French-based leaders of the group, which calls itself the National
Council of Resistance in Iran, slammed the police action.
"Some People's Mujaheddin in Camp Ashraf said that they were ready to
return to Iran," the movement's Afchine Alavi told RFI's French
service, claiming that the Iraqi government is acting under orders
from Tehran.
Rajavi on Wednesday called the seizure of the camp "a flagrant
violation of international conventions".
The Speaker of the Iranian parliament, Ali Larijani, described the
operation as "praiseworthy" but "rather late". Leading Iranian MP
Hossein Sobhani-Nia called for the residents to be handed over to
Tehran.
Last March the Iraqi government decided to move the camp's occupants
into the desert, further away from the frontier. Iraqi security forces
took over responsibility for the camp from the US military three
months ago under the Status of Forces Agreement.

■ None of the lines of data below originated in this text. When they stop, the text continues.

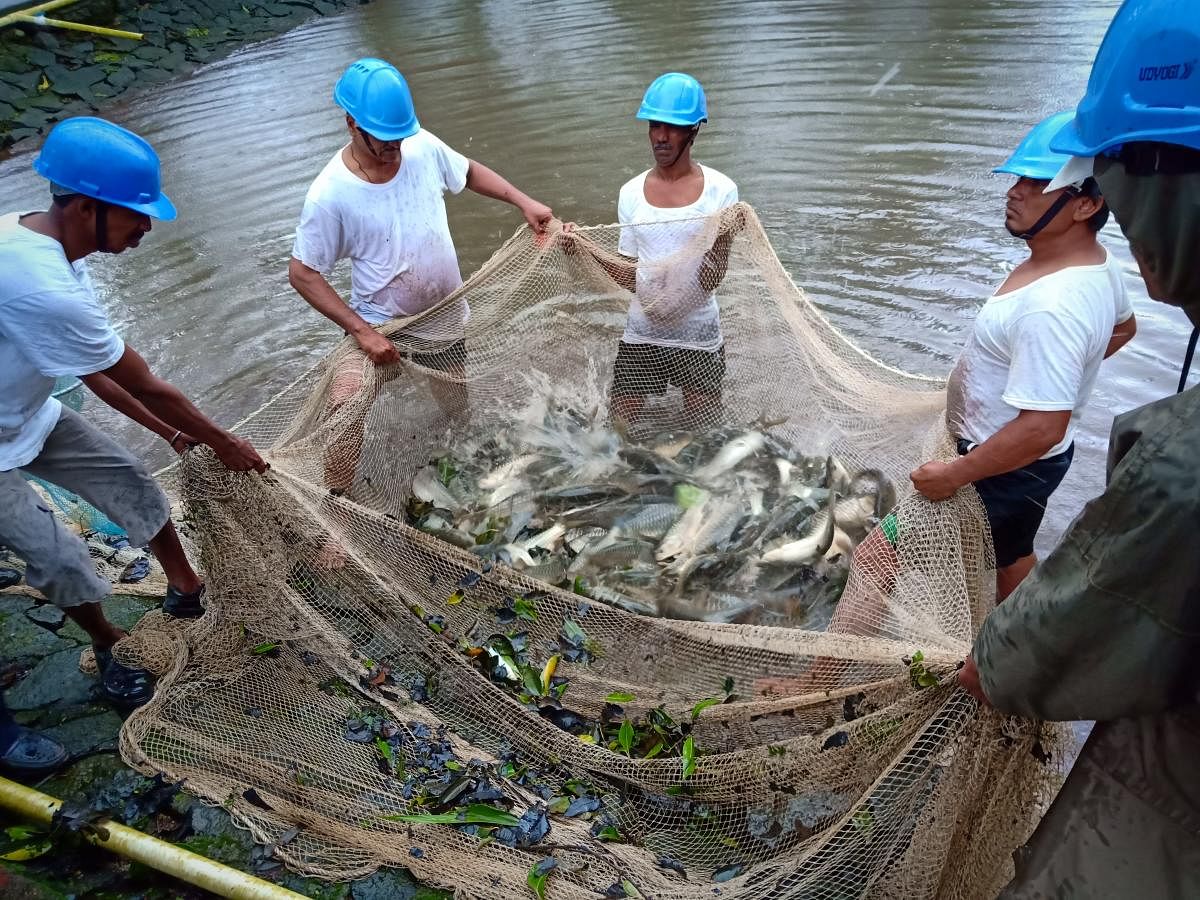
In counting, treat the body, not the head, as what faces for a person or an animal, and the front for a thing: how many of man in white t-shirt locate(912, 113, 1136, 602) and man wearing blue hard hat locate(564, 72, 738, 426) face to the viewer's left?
1

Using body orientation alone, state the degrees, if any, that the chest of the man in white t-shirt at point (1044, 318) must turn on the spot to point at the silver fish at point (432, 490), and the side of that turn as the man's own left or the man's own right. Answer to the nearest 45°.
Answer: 0° — they already face it

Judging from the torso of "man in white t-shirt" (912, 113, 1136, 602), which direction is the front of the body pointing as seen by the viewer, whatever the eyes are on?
to the viewer's left

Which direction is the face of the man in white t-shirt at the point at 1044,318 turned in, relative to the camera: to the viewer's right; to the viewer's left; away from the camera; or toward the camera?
to the viewer's left

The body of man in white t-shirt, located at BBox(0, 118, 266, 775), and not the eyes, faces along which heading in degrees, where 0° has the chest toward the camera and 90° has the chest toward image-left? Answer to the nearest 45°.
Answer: approximately 270°

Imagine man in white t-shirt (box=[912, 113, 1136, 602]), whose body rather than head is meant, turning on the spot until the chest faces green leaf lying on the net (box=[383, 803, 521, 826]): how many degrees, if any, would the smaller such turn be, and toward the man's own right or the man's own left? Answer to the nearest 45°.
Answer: approximately 45° to the man's own left

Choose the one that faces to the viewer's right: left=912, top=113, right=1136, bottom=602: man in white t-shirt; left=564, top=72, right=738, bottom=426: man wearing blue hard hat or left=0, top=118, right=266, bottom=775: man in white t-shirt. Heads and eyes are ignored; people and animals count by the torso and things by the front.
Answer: left=0, top=118, right=266, bottom=775: man in white t-shirt

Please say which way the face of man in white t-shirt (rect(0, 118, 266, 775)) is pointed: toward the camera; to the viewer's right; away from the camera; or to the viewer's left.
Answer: to the viewer's right

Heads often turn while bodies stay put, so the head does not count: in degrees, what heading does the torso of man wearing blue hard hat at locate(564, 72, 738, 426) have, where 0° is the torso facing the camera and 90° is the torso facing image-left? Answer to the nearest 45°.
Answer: approximately 0°
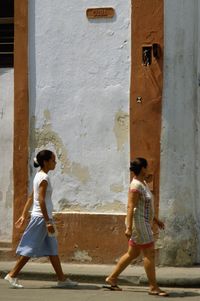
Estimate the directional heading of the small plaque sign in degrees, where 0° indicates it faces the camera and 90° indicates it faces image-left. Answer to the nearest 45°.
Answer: approximately 0°

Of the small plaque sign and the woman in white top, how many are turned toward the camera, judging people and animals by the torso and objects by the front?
1

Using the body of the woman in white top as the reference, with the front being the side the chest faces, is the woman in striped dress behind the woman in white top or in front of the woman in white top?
in front

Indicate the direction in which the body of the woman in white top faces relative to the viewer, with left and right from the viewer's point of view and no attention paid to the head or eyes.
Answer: facing to the right of the viewer
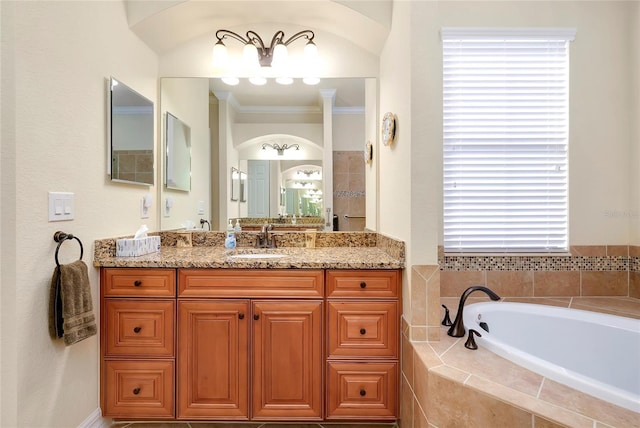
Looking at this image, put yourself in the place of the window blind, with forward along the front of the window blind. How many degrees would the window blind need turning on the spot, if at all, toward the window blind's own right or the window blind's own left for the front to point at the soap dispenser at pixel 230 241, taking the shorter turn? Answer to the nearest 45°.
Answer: approximately 45° to the window blind's own right

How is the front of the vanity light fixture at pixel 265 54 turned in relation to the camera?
facing the viewer

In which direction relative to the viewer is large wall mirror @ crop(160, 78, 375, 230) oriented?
toward the camera

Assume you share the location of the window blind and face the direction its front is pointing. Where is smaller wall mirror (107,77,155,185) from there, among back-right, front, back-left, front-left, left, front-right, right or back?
front-right

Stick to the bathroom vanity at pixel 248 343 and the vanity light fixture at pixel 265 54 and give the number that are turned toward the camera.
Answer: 2

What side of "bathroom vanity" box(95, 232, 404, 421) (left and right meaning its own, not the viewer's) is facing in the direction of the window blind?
left

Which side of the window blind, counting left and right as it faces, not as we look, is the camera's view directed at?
front

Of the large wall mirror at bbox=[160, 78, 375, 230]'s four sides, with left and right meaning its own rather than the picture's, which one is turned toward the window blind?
left

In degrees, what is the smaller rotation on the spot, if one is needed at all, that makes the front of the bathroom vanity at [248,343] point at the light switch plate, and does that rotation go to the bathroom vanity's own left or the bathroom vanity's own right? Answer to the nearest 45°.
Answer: approximately 90° to the bathroom vanity's own right

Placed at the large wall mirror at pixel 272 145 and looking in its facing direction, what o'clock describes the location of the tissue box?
The tissue box is roughly at 2 o'clock from the large wall mirror.

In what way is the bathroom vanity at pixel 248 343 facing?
toward the camera

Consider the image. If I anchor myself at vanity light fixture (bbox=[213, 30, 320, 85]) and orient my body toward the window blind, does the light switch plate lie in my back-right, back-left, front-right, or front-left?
back-right
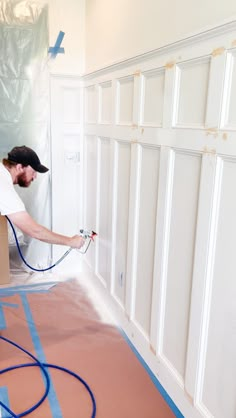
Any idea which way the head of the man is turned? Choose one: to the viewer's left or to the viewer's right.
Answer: to the viewer's right

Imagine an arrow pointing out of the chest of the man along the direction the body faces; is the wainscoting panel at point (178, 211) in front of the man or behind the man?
in front

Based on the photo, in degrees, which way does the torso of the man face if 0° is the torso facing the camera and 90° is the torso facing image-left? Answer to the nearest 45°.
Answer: approximately 270°

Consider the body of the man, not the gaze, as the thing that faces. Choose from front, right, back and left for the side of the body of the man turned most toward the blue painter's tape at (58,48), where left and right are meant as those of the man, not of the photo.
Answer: left

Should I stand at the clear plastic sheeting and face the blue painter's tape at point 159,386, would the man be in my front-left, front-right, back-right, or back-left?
front-right

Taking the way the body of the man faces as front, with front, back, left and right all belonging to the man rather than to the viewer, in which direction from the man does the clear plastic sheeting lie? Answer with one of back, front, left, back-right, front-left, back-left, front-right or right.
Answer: left
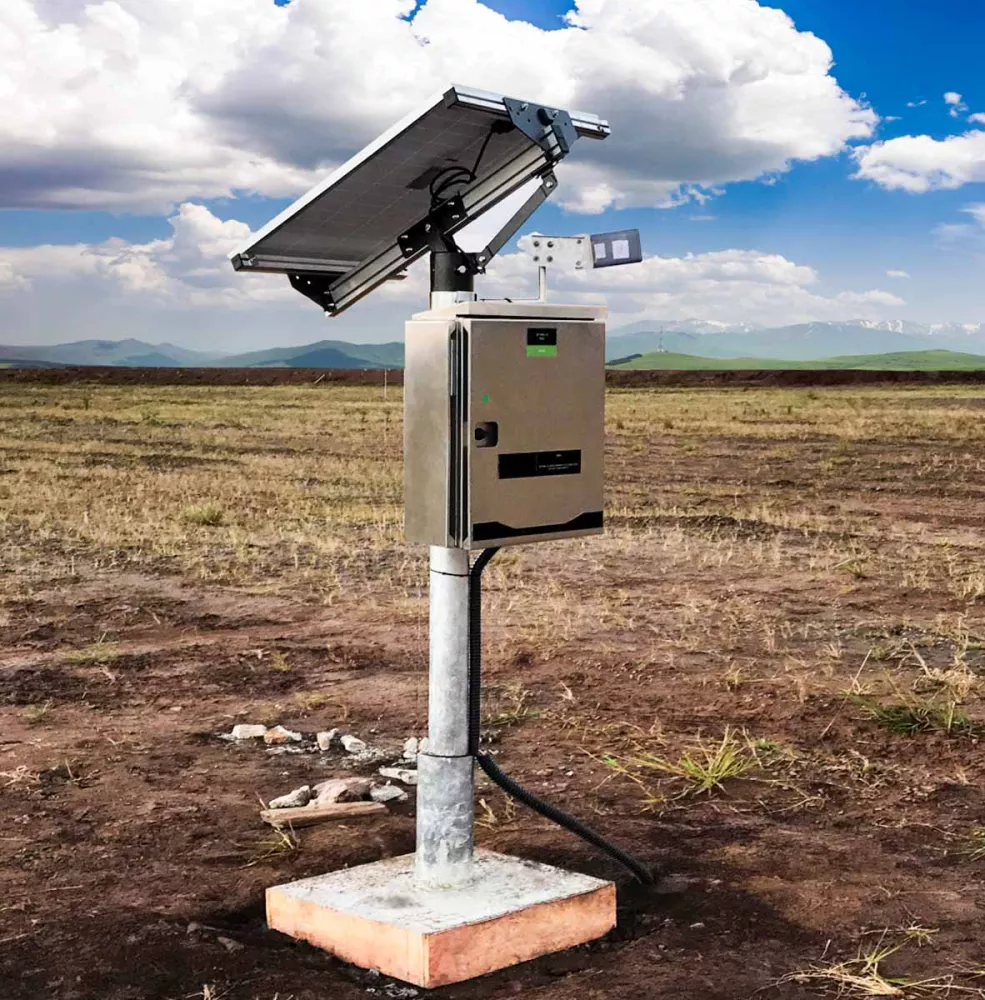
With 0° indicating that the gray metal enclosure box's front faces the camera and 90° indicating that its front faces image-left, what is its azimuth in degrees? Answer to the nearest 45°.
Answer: approximately 315°

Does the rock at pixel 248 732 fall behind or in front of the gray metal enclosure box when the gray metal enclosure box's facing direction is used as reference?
behind

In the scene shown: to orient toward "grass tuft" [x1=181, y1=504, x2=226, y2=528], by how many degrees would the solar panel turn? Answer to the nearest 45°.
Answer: approximately 45° to its right
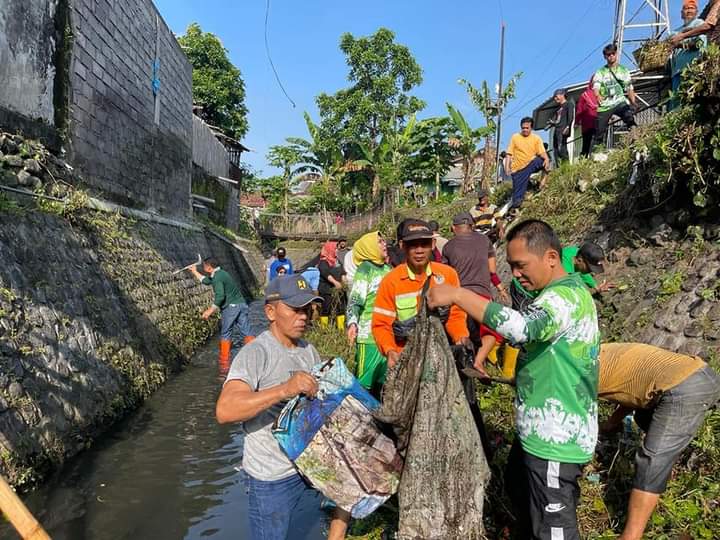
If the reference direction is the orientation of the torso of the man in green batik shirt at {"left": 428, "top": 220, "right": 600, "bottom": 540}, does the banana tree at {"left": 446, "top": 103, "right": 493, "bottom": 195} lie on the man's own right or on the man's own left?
on the man's own right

The People's Mujahadeen was founded in 1965 to fight the Shah of Iran
but came into conflict with hardline Islamists after the 1979 Islamic
revolution. Camp Ashraf was established in the 1980s, during Saddam
Hussein's war with Iran, as a base for operations against the Iranian
government.
"These dissidents were protected by the Americans in Iraq really since
2003 because the Americans, one way or another, saw them as an ally
against the Iranian government," says UK-based journalist Patrick
Cockburn.
Analysis: Author and journalist Patrick Cockburn
29/07/2009 by Marco Chown Oved
"The mujahideen are very unpopular with many Iraqis... because they
were allied to Saddam Hussein," he told RFI. "So it's not too
surprising that they've always been eager to get rid of them. As the
US withdraws, the mujahideen didn't really have any protector."